Elevated levels of cholesterol, LDL-C and TG have been reported in patients on cisplatin therapy [10-12]. Other researchers have also presented conflicting findings [13]. Elevated levels of total cholesterol reported by Raghavan D et al., revealed an absolute rise in cholesterol levels in 14 out of 17 patients and hypercholesterolemia in 7 out of 17 patients (41%) of cisplatin treated testicular tumors. No specific lipid pattern was noted in their study [11]. Our patient had raised total cholesterol levels in addition to elevated LDL-C levels and low HDL levels though TG levels were normal.

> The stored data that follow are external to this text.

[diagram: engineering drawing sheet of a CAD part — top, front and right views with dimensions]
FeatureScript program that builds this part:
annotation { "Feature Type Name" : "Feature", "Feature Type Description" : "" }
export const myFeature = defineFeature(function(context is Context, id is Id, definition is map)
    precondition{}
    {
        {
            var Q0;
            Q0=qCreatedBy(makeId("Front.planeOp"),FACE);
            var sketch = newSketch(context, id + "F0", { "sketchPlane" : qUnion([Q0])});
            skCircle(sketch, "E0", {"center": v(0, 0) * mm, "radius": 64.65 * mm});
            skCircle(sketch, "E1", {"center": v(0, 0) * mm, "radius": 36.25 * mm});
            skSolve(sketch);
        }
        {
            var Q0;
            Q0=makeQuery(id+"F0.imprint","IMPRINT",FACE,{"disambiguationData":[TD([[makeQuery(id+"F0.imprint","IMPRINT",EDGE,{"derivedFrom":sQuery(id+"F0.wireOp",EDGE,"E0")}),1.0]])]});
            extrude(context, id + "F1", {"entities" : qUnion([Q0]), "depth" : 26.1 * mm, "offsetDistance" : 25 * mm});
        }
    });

Prevention: Studies on prevention of cardiotoxicity of chemotherapeutic agents have proposed use of dexrazoxane, statins, beta-blockers, angiotensin-convertase enzyme inhibitors, and neuregulin-1 amongst others [5].

Conclusion

Cisplatin is a commonly used chemotherapeutic agent for a variety of malignancies. This case highlights the need to be aware of the acute life-threatening cardiac complications of the drug and also its effect on lipid profile. Prevention of Cardiovascular (CV) side effects can be minimized with use of statins. Regular CV monitoring of all patients especially those not on preventive therapy must be done.